The First Year
It has been an interesting month or so, with the anniversary of my heart incident on my mind. It feels weird – difficult to put into words. Not a “bad” feeling, mostly introspection and reminiscing, gratitude and celebration. When it comes down to it, I can be a sentimental sap, and this is certainly an instance.
It was the evening of May 12, 2007 that it happened. May 16 I started to come out of my coma. May 23 I had the pacemaker/defibrillator put in, and May 24 I was released from the hospital. Just a year later, most of that recovery time seems a blur and I wish I remembered more specifics. Thanks to the forum Doug set up, I am able to refresh my memory on several things. Reading it often makes me tear up. I do not want to forget that time when I really realized what was going on, how blessed I felt to be alive, and the feeling of the outpouring of love from everyone.
I was watching Lars and the Real Girl last week (which is a really good movie that I recommend). There's a scene that when a crisis hits, a few older ladies come to the house, bring food, sit and knit. Lars feels a bit awkward, unsure of what he should be doing...
Lars: Um, is there something I should be doing right now?
Lady 1: No, dear. You eat.
Lady 2: We came over to sit.
Lady 3: That's what people do when tragedy strikes.
Lady 2: They come over, and sit.
Those few simple lines of dialogue brought tears to my eyes because it struck me that is exactly what my friends had done for me. I just re-read a forum post where Ron said, “our friend is in trouble, and if we can't sit with him, then we can sit near him.” They did just that, waiting in the lobby together, and holding prayer vigils. It's all just very humbling.

Tasks >>
a - From the post about the first anniversary of a heart incident, extract the passage starting with "I was watching" and going on through "doing right now?".
b - Extend the post about the first anniversary of a heart incident, picking up after its final sentence.

Information supplied >>
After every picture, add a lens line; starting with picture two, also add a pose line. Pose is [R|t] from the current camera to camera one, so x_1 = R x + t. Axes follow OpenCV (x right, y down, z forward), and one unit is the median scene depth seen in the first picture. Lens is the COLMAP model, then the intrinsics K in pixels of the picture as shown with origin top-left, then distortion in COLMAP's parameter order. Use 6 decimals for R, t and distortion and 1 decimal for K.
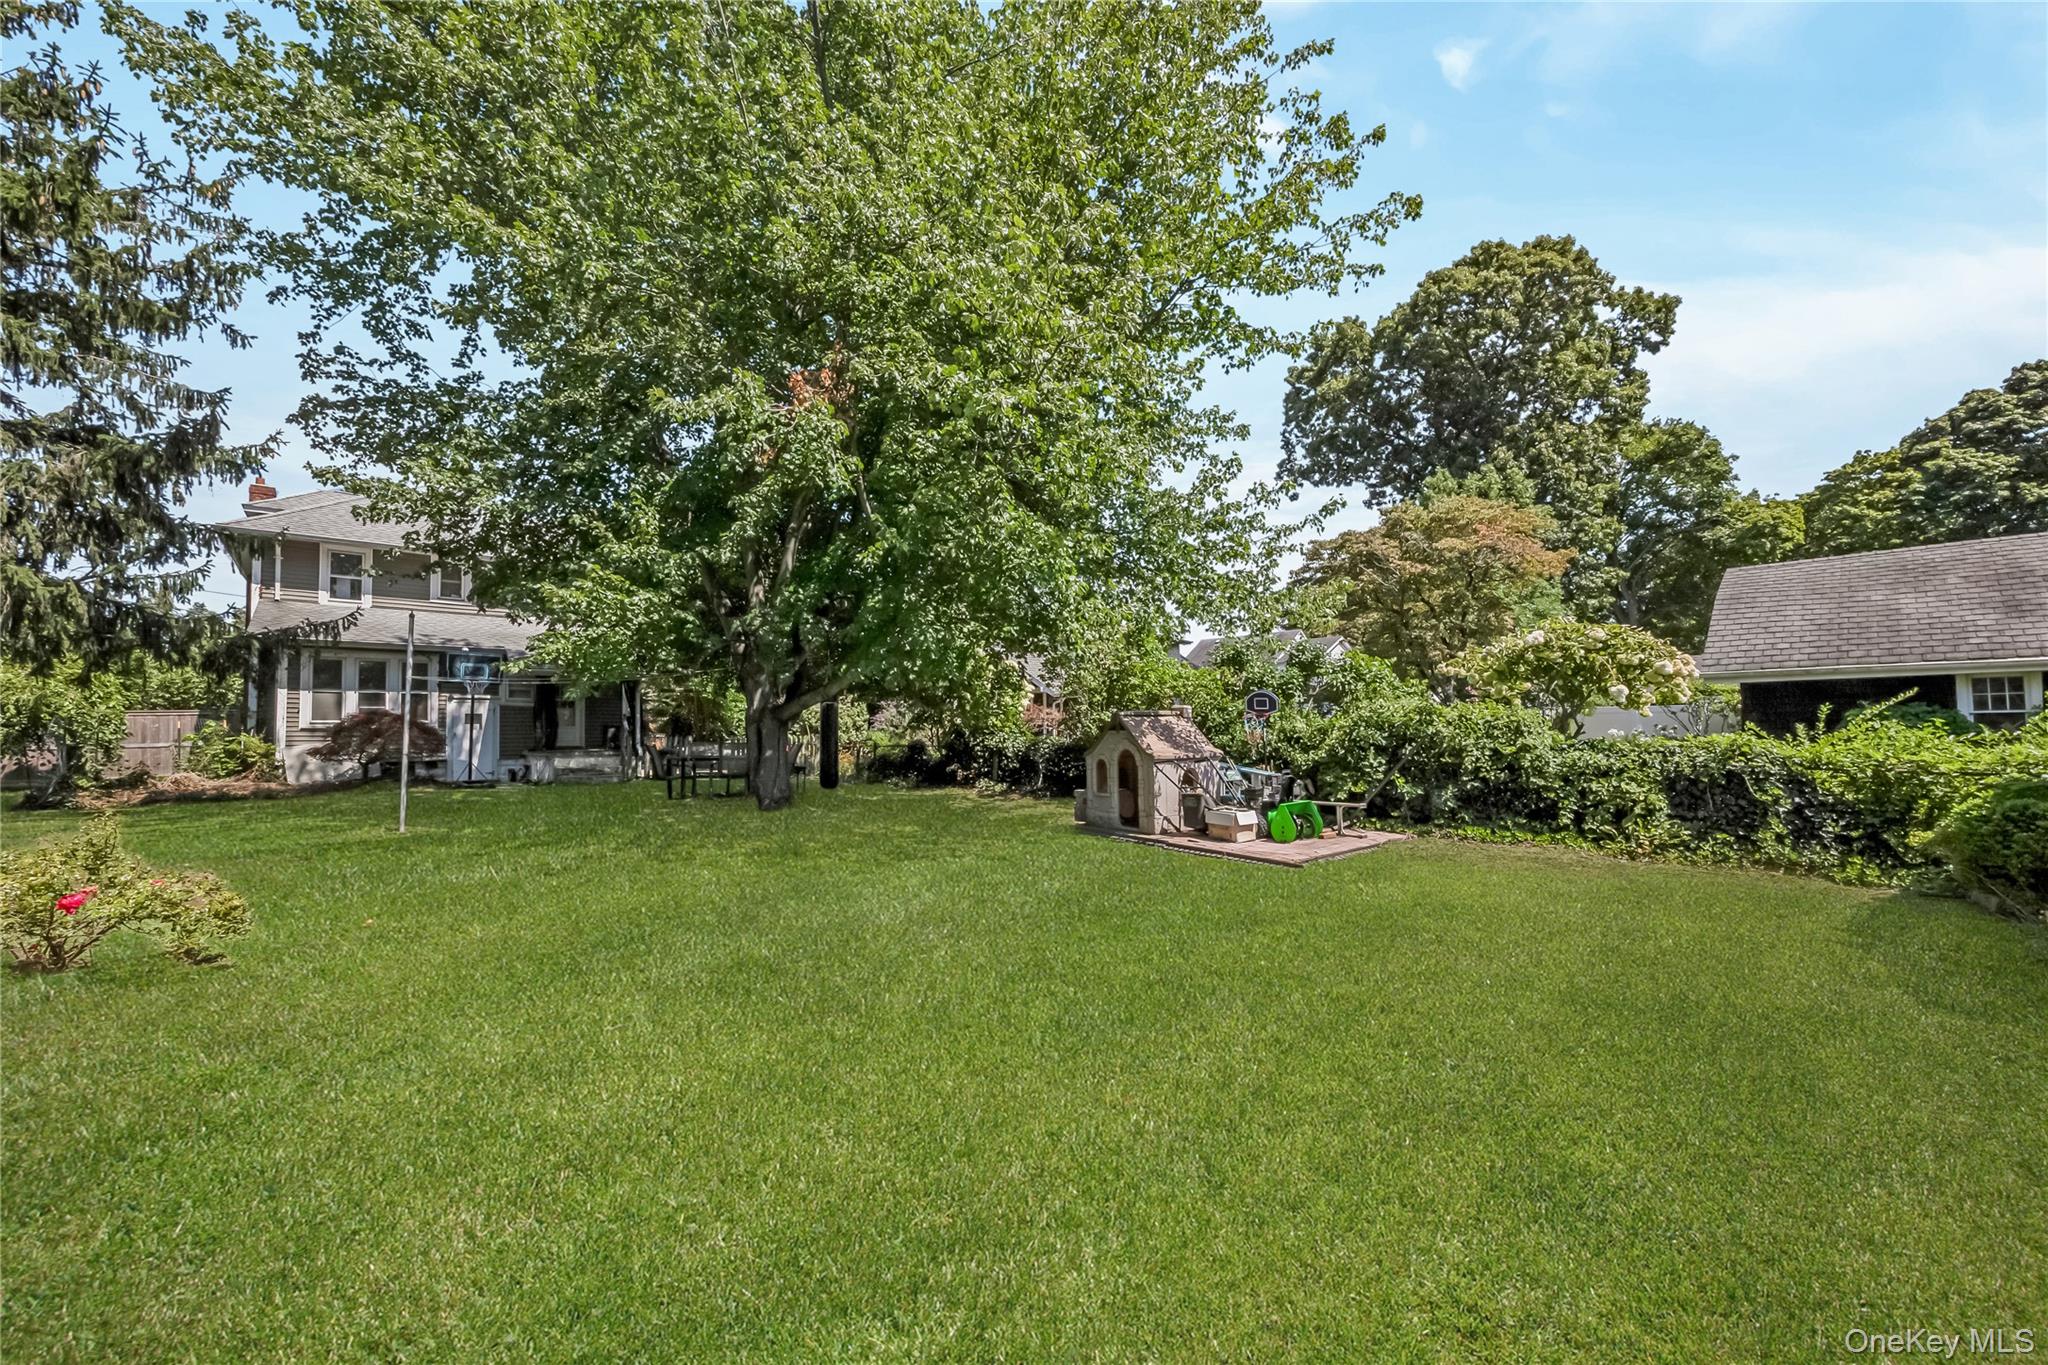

* * *

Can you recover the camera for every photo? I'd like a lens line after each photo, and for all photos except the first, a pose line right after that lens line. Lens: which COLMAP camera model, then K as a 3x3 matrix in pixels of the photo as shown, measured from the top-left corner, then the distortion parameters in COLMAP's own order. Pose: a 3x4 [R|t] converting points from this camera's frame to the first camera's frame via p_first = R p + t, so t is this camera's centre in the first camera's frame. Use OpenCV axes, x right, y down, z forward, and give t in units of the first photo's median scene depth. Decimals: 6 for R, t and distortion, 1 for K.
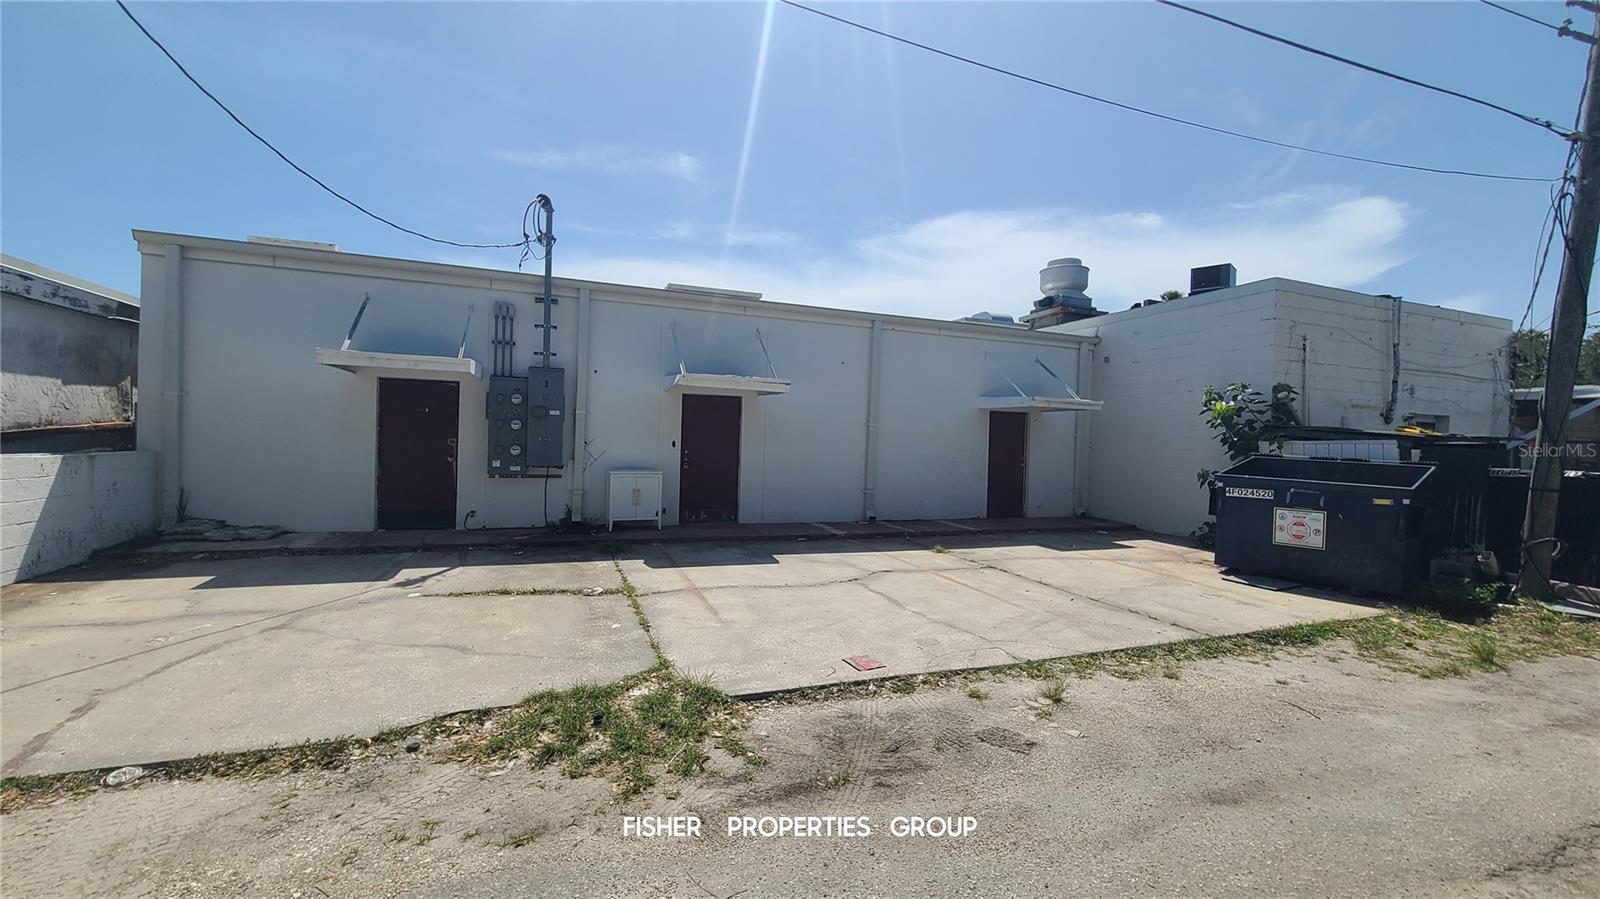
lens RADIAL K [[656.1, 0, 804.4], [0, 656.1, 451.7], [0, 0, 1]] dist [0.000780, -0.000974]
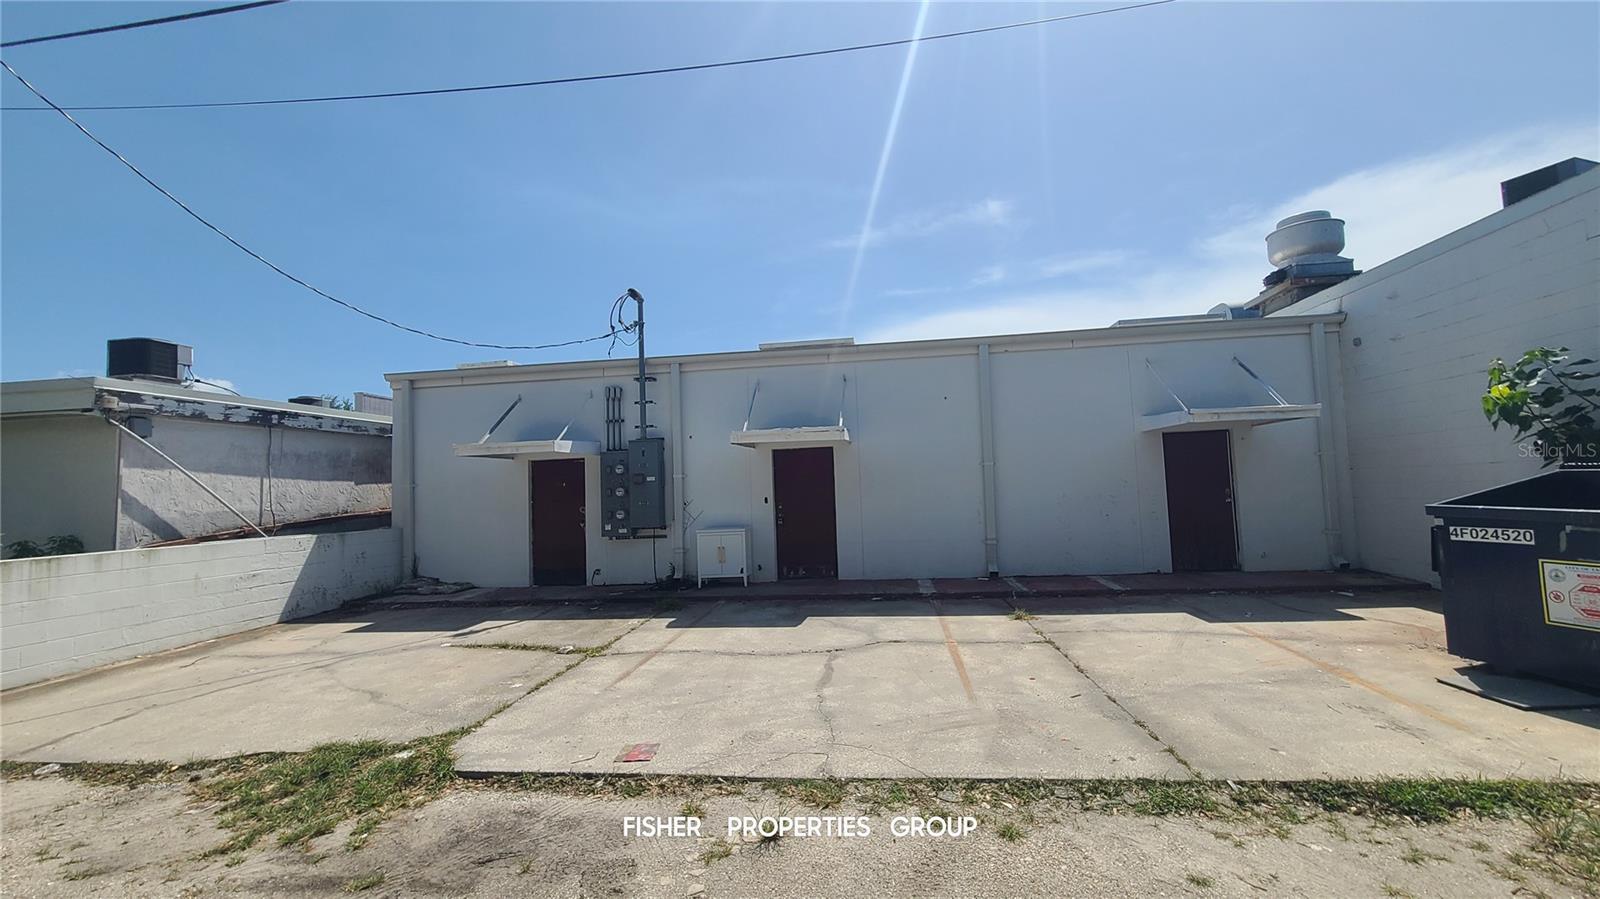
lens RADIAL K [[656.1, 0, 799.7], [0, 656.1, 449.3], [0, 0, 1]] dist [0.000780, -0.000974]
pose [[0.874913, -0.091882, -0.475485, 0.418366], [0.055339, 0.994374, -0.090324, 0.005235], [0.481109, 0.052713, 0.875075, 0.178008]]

Responses to the exercise >>
a -
I was watching Lars and the Real Girl last week (which is a really good movie that I recommend). There's a scene that when a crisis hits, a few older ladies come to the house, bring food, sit and knit. Lars feels a bit awkward, unsure of what he should be doing...
Lars: Um, is there something I should be doing right now?

b -
I remember Ron's birthday party that he organized last summer, which turned out to really be a party in my honor; Sheryl's “Wake Up” mix CDs that I listened to in the hospital; the angel that Sarah sent me (it still sits right by my monitor on my desk); Allison visiting, laughing a lot, and freaking out my mom; the LOST season finale party in my hospital room; Tara, the nurse that I never met but that my friends will always tell me is “super cute” and that I should go for her since I squeezed her hand when I was unconscious.
I would enjoy hearing some of the things you remember.
View responses or leave your own response
I don't remember to much about it. I'd heard Kathy talking about it. I remember telling her that you'd be okay, just by virtue of the large number of people you seem to have around you who really care about you. I remember Kathy being really upset, and trying to comfort her. I remember Kathy telling me she prayed for you, and her wanting me to be ok with that. I told her I was, and meant it. Can't go wrong with a positive focus of will.